I didn’t realize I couldn’t see before I got glasses in the second grade. But I remember a night shortly after getting my super sturdy (and nerdy) frames with the thick bifocal lenses. I was riding in the car with my parents and as I looked out the window at the passing cars, I noticed their lights looked different. Before I had glasses, the lights were big and fuzzy (blurry). After I had glasses, they were smaller and sharper.
Everything, as a matter of fact, was smaller and sharper. It was unsettling to realize that the way I’d been seeing the world was not actually how the world looked. My reality wasn’t real. What I’d believed had actually been a blurred version of the world.

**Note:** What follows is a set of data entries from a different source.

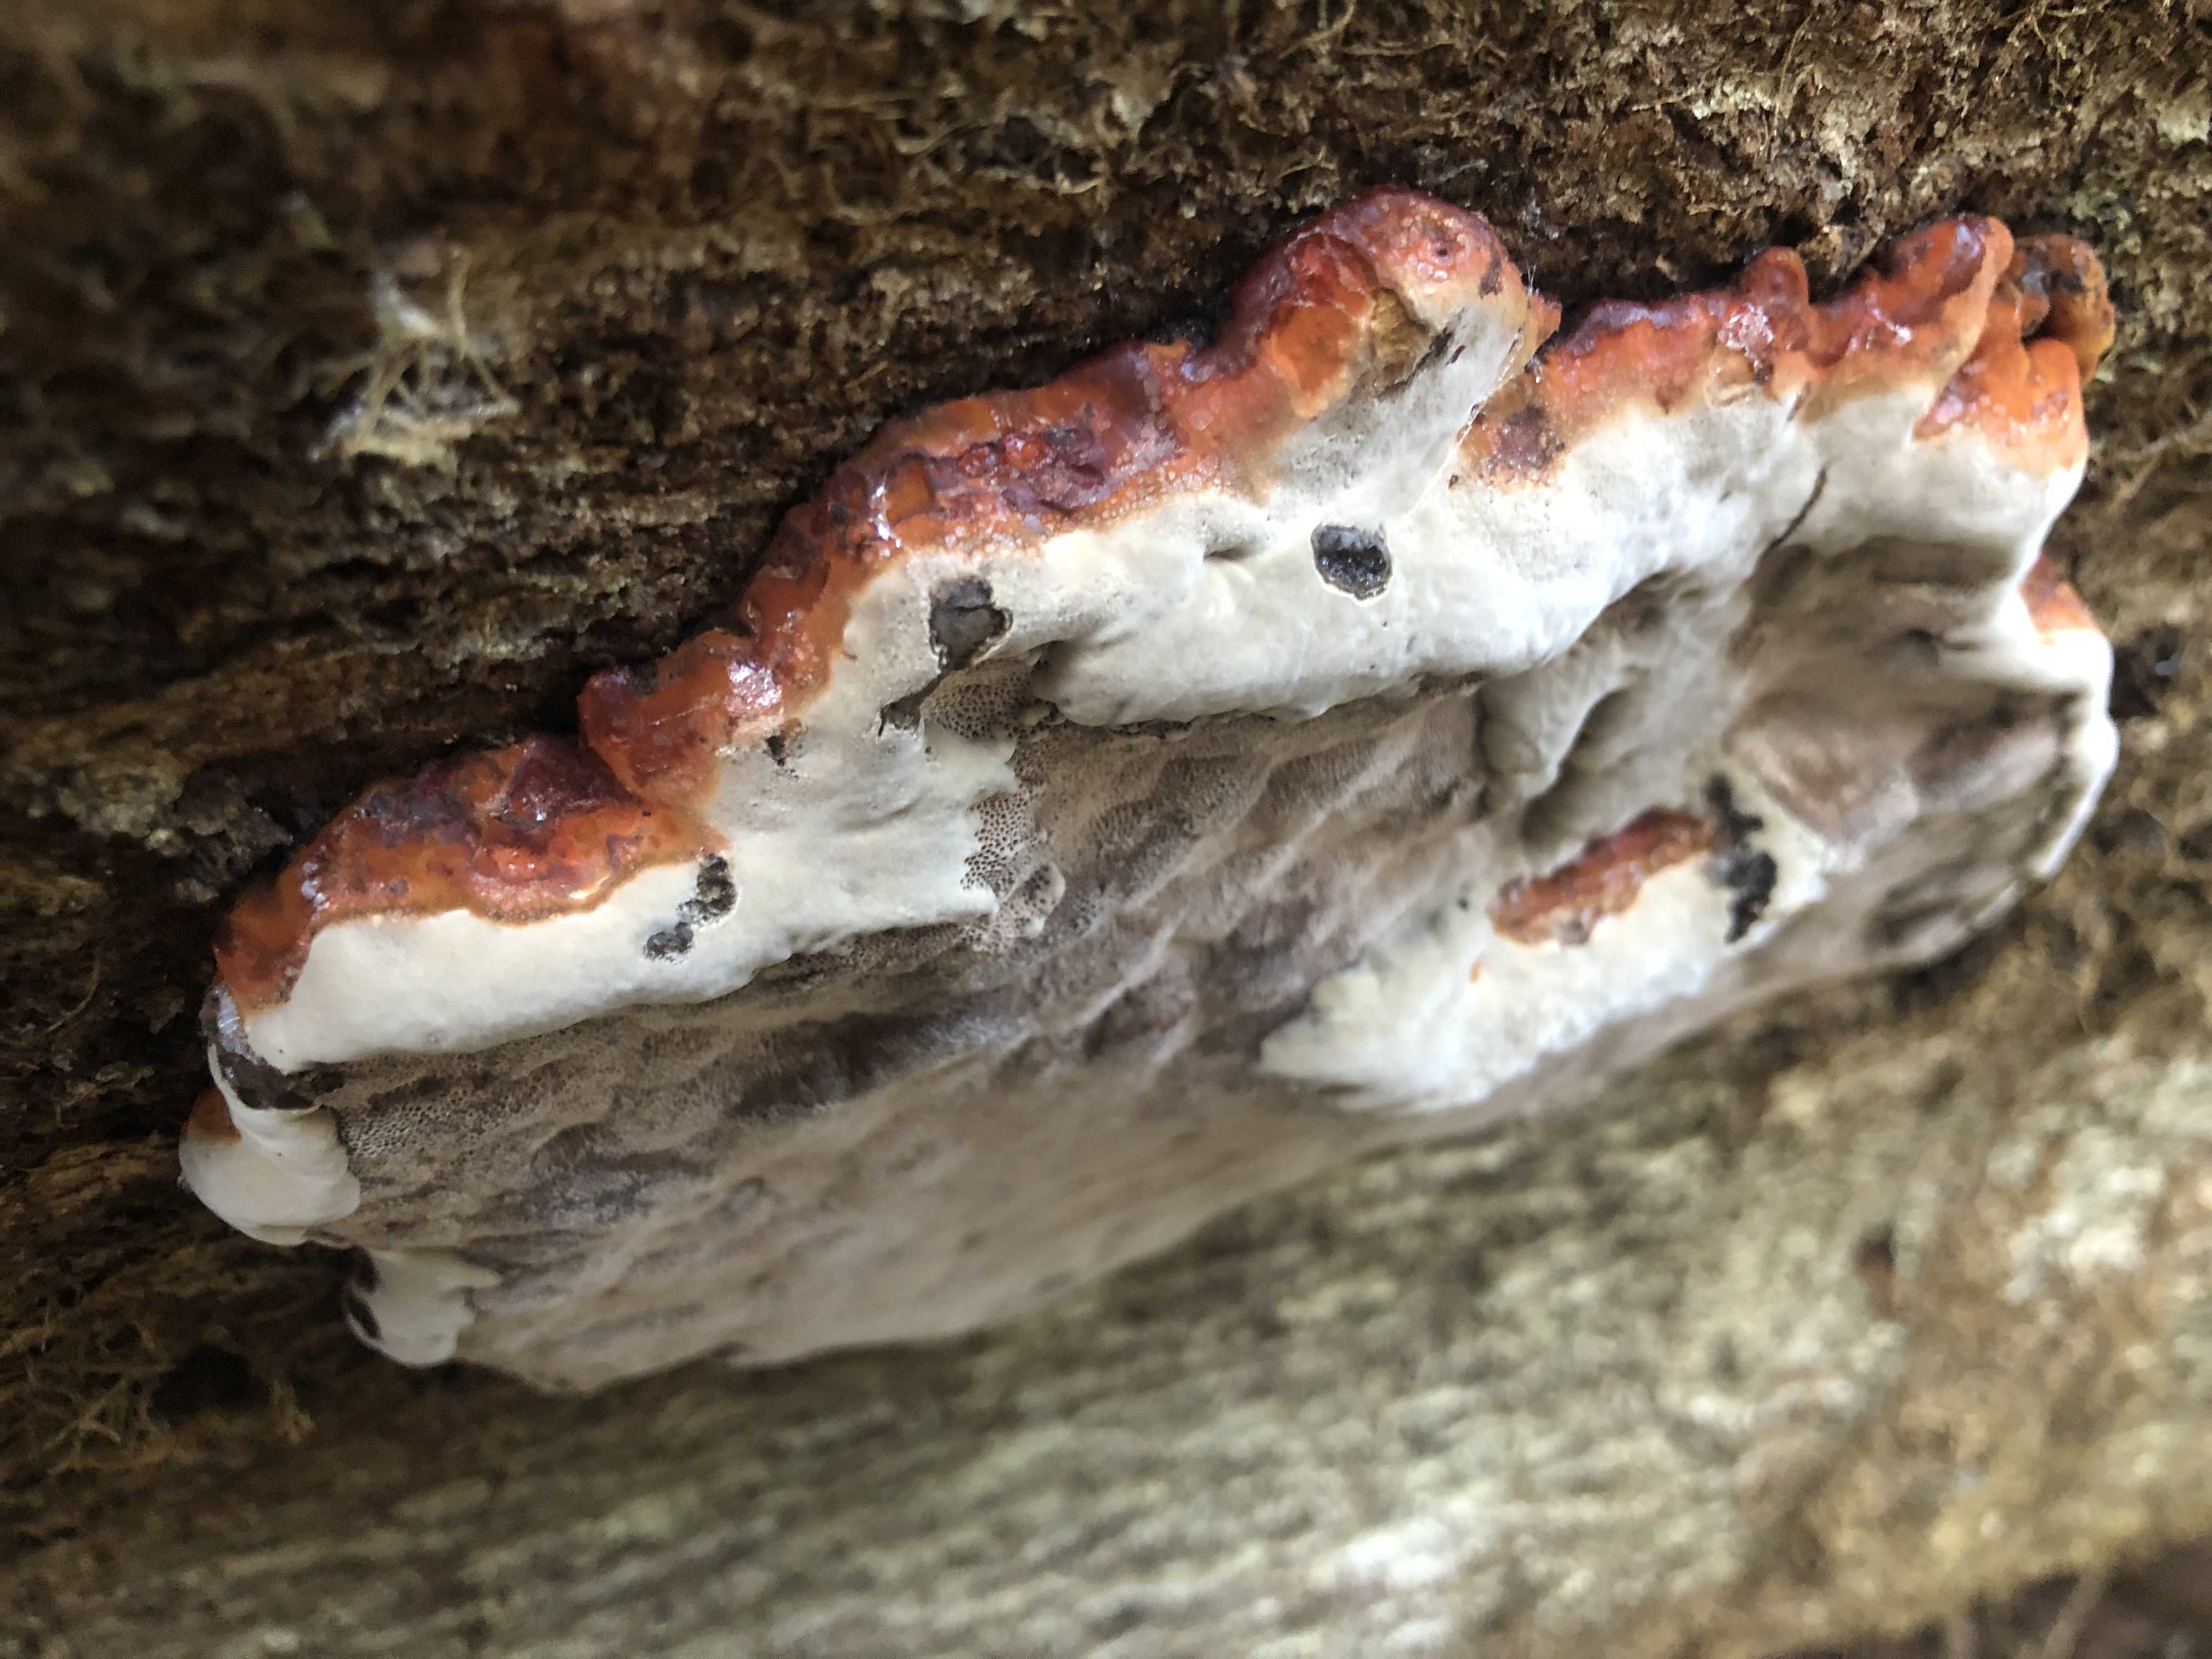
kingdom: Fungi
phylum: Basidiomycota
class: Agaricomycetes
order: Polyporales
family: Fomitopsidaceae
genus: Fomitopsis
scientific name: Fomitopsis pinicola
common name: randbæltet hovporesvamp
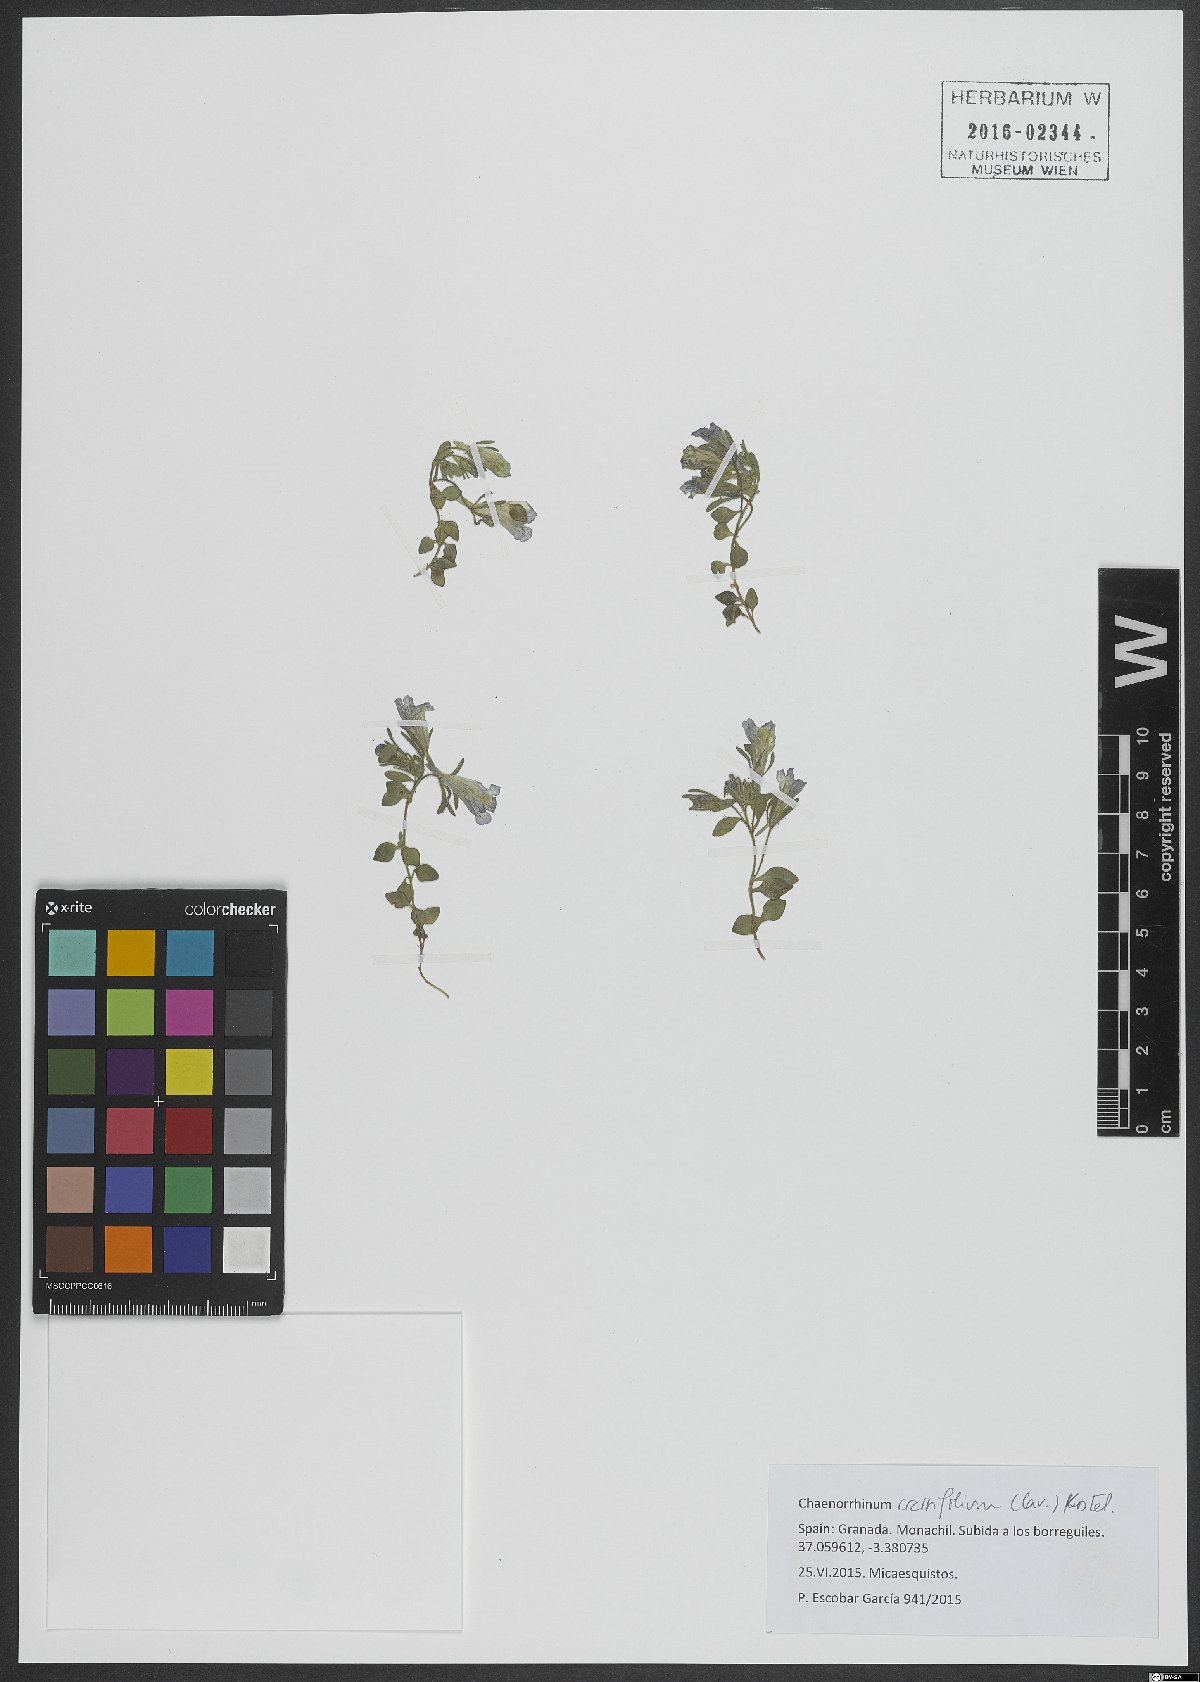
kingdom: Plantae
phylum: Tracheophyta
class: Magnoliopsida
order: Lamiales
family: Plantaginaceae
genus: Chaenorhinum
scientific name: Chaenorhinum crassifolium
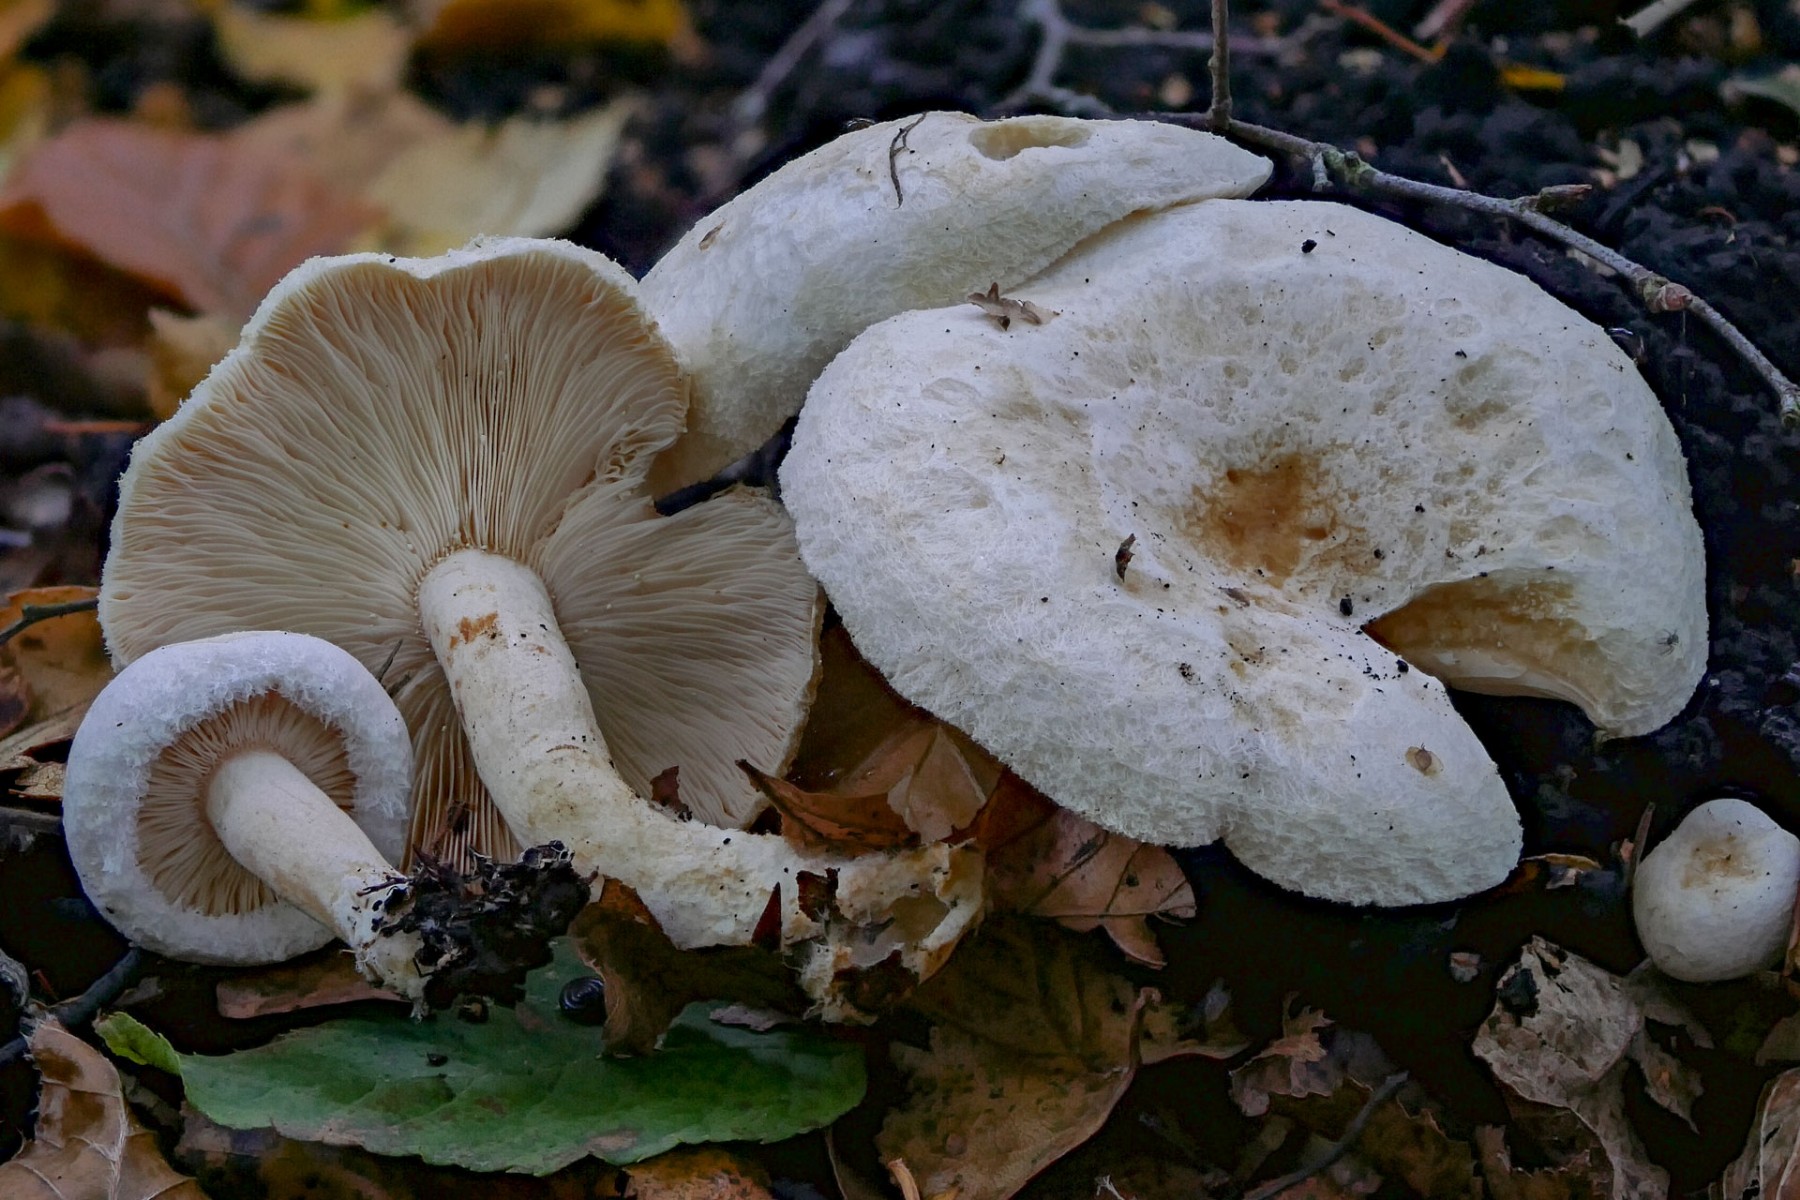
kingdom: Fungi
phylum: Basidiomycota
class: Agaricomycetes
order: Russulales
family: Russulaceae
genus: Lactarius
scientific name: Lactarius scoticus
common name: tørve-mælkehat
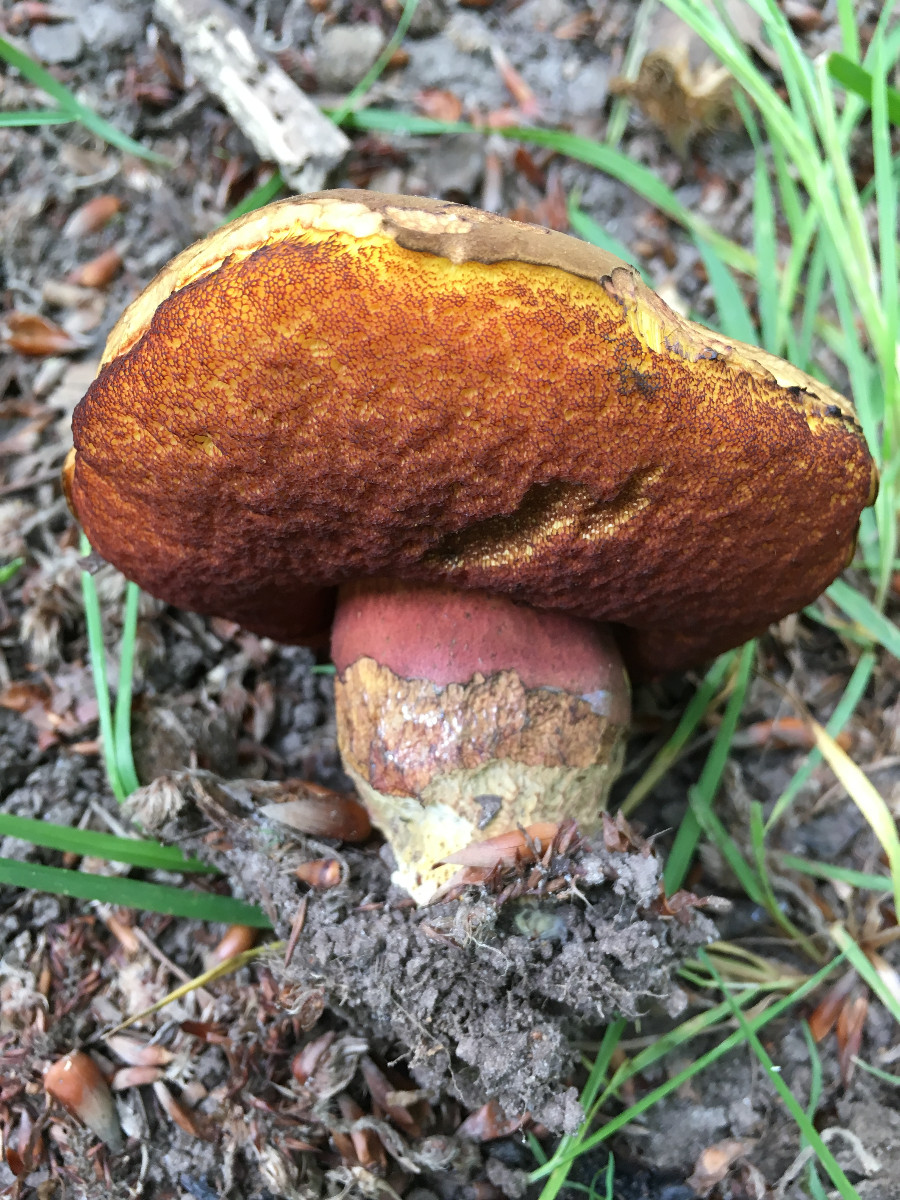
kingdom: Fungi
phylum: Basidiomycota
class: Agaricomycetes
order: Boletales
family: Boletaceae
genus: Neoboletus
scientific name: Neoboletus erythropus
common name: punktstokket indigorørhat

These days I wear contacts and am fully aware of how desperately I need corrective lenses. All it takes is a day when I see my bathtub clearly to remember that I miss a LOT when I leave my contacts and glasses on the sink while I shower. And yet, despite my daily reminders that our vision cannot always be trusted, I forget that when it comes to matters of the heart and soul and life.
The holiday season is here, and with the turkey and our thanks already a distant memory, we can’t deny that it is, indeed, beginning to look a lot like Christmas. But what if what we believe Christmas looks like isn’t true? What if our perspective has been left on the edge of the sink? What if our vision is as blurry as the bokeh in that photo of the lights on your tree?